Néanmoins, selon des documents officiels, la Ville fait face à des «défis importants» qui freinent l’atteinte de l’objectif «ambitieux» de passer de 32 % à 35% de couvert forestier dans le périmètre urbanisé de la capitale d’ici les 5 prochaines années. Voilà, entre autres, pourquoi on finance la chaire de recherche de l’Université Laval; on a besoin d’aide.
«Aujourd’hui, pour moi, c’est toujours possible d’atteindre ces cibles-là. […] Évidemment ça comporte de grands défis.»
À très très long terme
Aux côtés de Mme Verreault durant notre entretien virtuel, l’ingénieur forestier municipal Ghislain Breton ne s’accroche toutefois pas trop à l’engagement pris dans la Vision de l’arbre 2015-2025. Il regarde déjà bien plus loin quand il planifie l’évolution de forêt urbaine de Québec. «La foresterie, c’est du très très très long terme.»
Dix ans, dans la vie d’un arbre, c’est court.
Chef d’équipe – Développement et aménagement du territoire au Service de la planification, de l’aménagement et de l’environnement, Ghislain Breton compte plutôt en siècles. «Habituellement, les cycles forestiers se calculent sur une centaine d’années.
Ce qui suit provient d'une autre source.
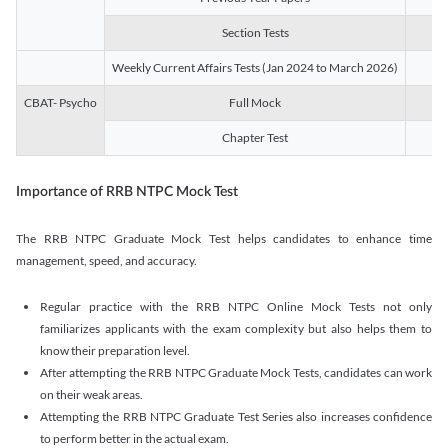
Section Tests
3
Weekly Current Affairs Tests (Jan 2024 to March 2026)
14
CBAT- Psycho
Full Mock
1
Chapter Test
9
Importance of RRB NTPC Mock Test
The RRB NTPC Graduate Mock Test helps candidates to enhance time
management, speed, and accuracy.
Regular practice with the RRB NTPC Online Mock Tests not only
familiarizes applicants with the exam complexity but also helps them to
know their preparation level.
After attempting the RRB NTPC Graduate Mock Tests, candidates can work
on their weak areas.
Attempting the RRB NTPC Graduate Test Series also increases confidence
to perform better in the actual exam.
La canopée que l’on voit aujourd’hui, ce sont les plantations des années 1930, des années 1950. C’est ce qui fait qu’aujourd’hui ces arbres sont à maturité, sont à plein déploiement. […] Ce qu’on fait aujourd’hui, le résultat va se voir dans plusieurs années.»
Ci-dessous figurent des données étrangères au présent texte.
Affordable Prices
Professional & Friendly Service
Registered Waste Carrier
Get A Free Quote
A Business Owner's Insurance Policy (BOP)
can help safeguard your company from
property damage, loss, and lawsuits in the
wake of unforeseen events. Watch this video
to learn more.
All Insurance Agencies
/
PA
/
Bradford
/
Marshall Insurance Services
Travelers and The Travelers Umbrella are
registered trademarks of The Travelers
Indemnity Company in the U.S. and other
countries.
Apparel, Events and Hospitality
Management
Il est peu probable que la forêt urbaine de la capitale engraisse au cours des prochaines années, même du 3% promis dans la Vision de l’arbre 2015-2025. En fait, la canopée de Québec pourrait rétrécir.
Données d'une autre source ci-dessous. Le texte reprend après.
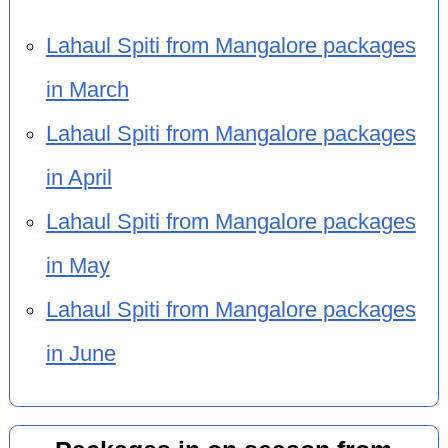
Lahaul Spiti from Mangalore packages
in March
Lahaul Spiti from Mangalore packages
in April
Lahaul Spiti from Mangalore packages
in May
Lahaul Spiti from Mangalore packages
in June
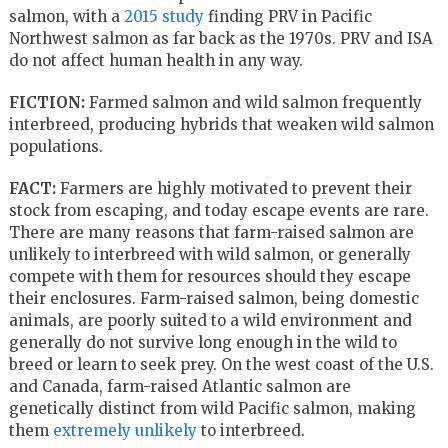
salmon, with a
2015 study
finding PRV in Pacific
Northwest salmon as far back as the 1970s. PRV and ISA
do not affect human health in any way.
FICTION:
Farmed salmon and wild salmon frequently
interbreed, producing hybrids that weaken wild salmon
populations.
FACT:
Farmers are highly motivated to prevent their
stock from escaping, and today escape events are rare.
There are many reasons that farm-raised salmon are
unlikely to interbreed with wild salmon, or generally
compete with them for resources should they escape
their enclosures. Farm-raised salmon, being domestic
animals, are poorly suited to a wild environment and
generally do not survive long enough in the wild to
breed or learn to seek prey. On the west coast of the U.S.
and Canada, farm-raised Atlantic salmon are
genetically distinct from wild Pacific salmon, making
them
extremely unlikely
to interbreed.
«Dans le contexte actuel, avec l’agrile en particulier, je ne suis pas convaincu que cet objectif va être atteint. […] Ça va être extrêmement difficile», évalue le professeur Jean-Claude Ruel, de la faculté de foresterie de l’Université Laval et cotitulaire de la Chaire de recherche sur l’arbre urbain et son milieu créée grâce à un financement de 2 millions $ de la Ville. Il est un des rares spécialistes en foresterie urbaine.
«Même juste de maintenir la canopée» serait surprenant.
La volonté ne manque pas dans les officines de la Ville, observe-t-il. La nature est cependant parfois plus forte que l’humain.
À commencer par le «fléau» de l’agrile du frêne, cet insecte qui tuera pratiquement tous les arbres de l’espèce. «Il va y avoir des pertes importantes au niveau de la canopée», avertit-il. «L’impact de l’insecte se fait à vitesse grand V.»
Des frênes, à Québec, il y en a des dizaines de milliers. Autour de 200 000.
«La Ville arrête complètement les plantations de frênes, mais il y a des quartiers complets où le frêne est l’espèce dominante.» Ils vont mourir.
La Ville sait et tente d’étirer la vie des plus vigoureux le temps que de faire pousser d’autres arbres. «[C’est] pour ne pas vivre une grande déforestation urbaine d’un coup», explique l’élue Suzanne Verreault.